==== Information given

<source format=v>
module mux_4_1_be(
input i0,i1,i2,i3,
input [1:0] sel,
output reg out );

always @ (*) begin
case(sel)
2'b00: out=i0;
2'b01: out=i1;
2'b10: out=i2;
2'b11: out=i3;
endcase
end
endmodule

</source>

========
==== Information given

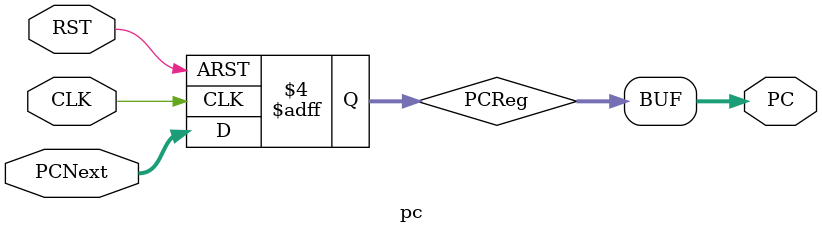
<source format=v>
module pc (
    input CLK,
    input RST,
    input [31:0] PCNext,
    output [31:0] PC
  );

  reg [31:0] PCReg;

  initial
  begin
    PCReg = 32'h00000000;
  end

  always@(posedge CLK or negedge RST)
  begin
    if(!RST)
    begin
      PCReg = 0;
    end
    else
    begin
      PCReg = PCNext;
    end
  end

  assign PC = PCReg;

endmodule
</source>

========

▶ [Task directions] Check each line of the records for the word "input" and extract those that contain it.

▶ [Exercise solution]
input i0,i1,i2,i3,
input [1:0] sel,
    input CLK,
    input RST,
    input [31:0] PCNext,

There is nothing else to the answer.